Mais une forte proportion de ces départs reste indéterminée puisque près d’un quart correspond à une situation professionnelle inconnue. Quelle signification peut-on attribuer à ces absences du fichier départemental ? La seule certitude est que cela ne correspond ni à la position standard, ni aux filières internes de l'institutorat, qui sont répertoriées de manière fiable par les services. Cela peut correspondre aux décès en cours de carrière ou à des sorties par exeat mal répertoriées. Mais les investigations menées par ailleurs (en particulier nos recherches sur les sorties "temporaires" présentées dans la section précédente) nous incitent à penser que la majorité des dossiers inconnus des services départementaux correspondent en fait à des mobilités professionnelles (externes pour la plupart puisque non répertoriées par les gestionnaires). Nous conservons donc dans notre analyse une ligne "inconnu" comptabilisant les dossiers perdus et correspondant à une sorte de mobilité en creux, que l’on peut formuler ainsi : "ne se trouve pas en position professionnelle standard ou de mobilité répertoriée".

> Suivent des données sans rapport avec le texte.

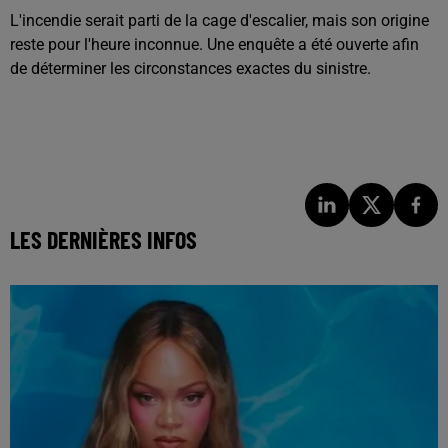
L'incendie serait parti de la cage d'escalier, mais son origine
reste pour l'heure inconnue. Une enquête a été ouverte afin
de déterminer les circonstances exactes du sinistre.
LES DERNIÈRES INFOS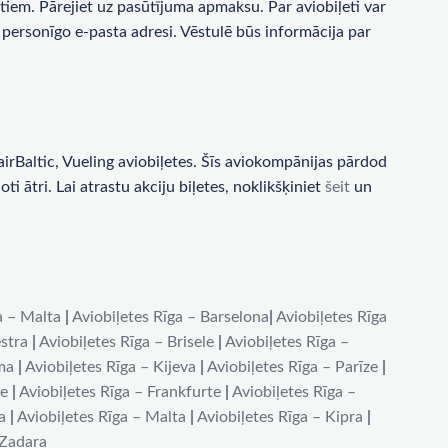
tiem. Pārejiet uz pasūtījuma apmaksu. Par aviobiļeti var
personīgo e-pasta adresi. Vēstulē būs informācija par
rBaltic, Vueling aviobiļetes. Šīs aviokompānijas pārdod
i ātri. Lai atrastu akciju biļetes, noklikšķiniet
šeit
un
a – Malta
|
Aviobiļetes Rīga – Barselona
|
Aviobiļetes Rīga
stra
|
Aviobiļetes Rīga – Brisele
|
Aviobiļetes Rīga –
ma
|
Aviobiļetes Rīga – Kijeva
|
Aviobiļetes Rīga – Parīze
|
de
|
Aviobiļetes Rīga – Frankfurte
|
Aviobiļetes Rīga –
a
|
Aviobiļetes Rīga – Malta
|
Aviobiļetes Rīga – Kipra
|
 Zadara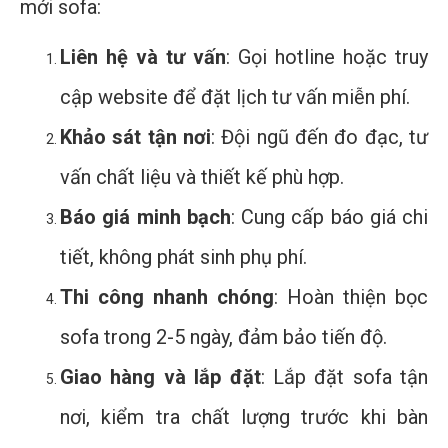
mới sofa:
Liên hệ và tư vấn
: Gọi hotline hoặc truy
cập website để đặt lịch tư vấn miễn phí.
Khảo sát tận nơi
: Đội ngũ đến đo đạc, tư
vấn chất liệu và thiết kế phù hợp.
Báo giá minh bạch
: Cung cấp báo giá chi
tiết, không phát sinh phụ phí.
Thi công nhanh chóng
: Hoàn thiện bọc
sofa trong 2-5 ngày, đảm bảo tiến độ.
Giao hàng và lắp đặt
: Lắp đặt sofa tận
nơi, kiểm tra chất lượng trước khi bàn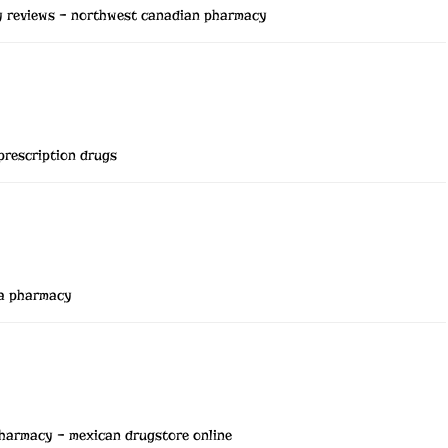
 reviews
– northwest canadian pharmacy
prescription drugs
ia pharmacy
pharmacy
– mexican drugstore online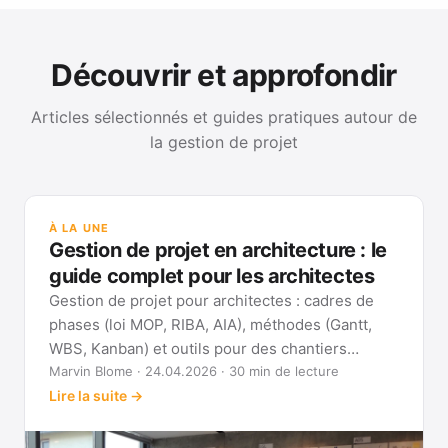
Découvrir et approfondir
Articles sélectionnés et guides pratiques autour de
la gestion de projet
GUI
Mét
À LA UNE
Gan
Gestion de projet en architecture : le
Voi
guide complet pour les architectes
Gestion de projet pour architectes : cadres de
phases (loi MOP, RIBA, AIA), méthodes (Gantt,
WBS, Kanban) et outils pour des chantiers
réellement pilotables.
Marvin Blome · 24.04.2026 · 30 min de lecture
Lire la suite →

Enfin, on peut remarquer, dans le tableau de résultats, que le nombre de dossiers perdus varie fortement entre les femmes et les hommes (selon un rapport 3), ce qui relève d’une autre tendance forte des résultats. On peut noter en effet dans le tableau précédent des différences importantes entre les destinées professionnelles des hommes et des femmes à l’issue de la carrière.

Premièrement, on relève des variations importantes en termes de volume, puisque six femmes sur dix ont accompli une carrière d’institutrice sans mobilité professionnelle, alors qu’à peine plus de quatre hommes sur dix ont eu le même type de carrière.

Deuxièmement, la répartition des formes de mobilité varie aussi fortement, puisque le type le plus fréquent pour les femmes est la perte des traces administratives alors que parmi les hommes c’est la mobilité catégorielle qui correspond à la fréquence la plus élevée après l’immobilité. Ces différences ne sont pas détaillées davantage pour l’instant car elles seront analysées dans le chapitre neuf à propos des variations des parcours de mobilité selon le genre.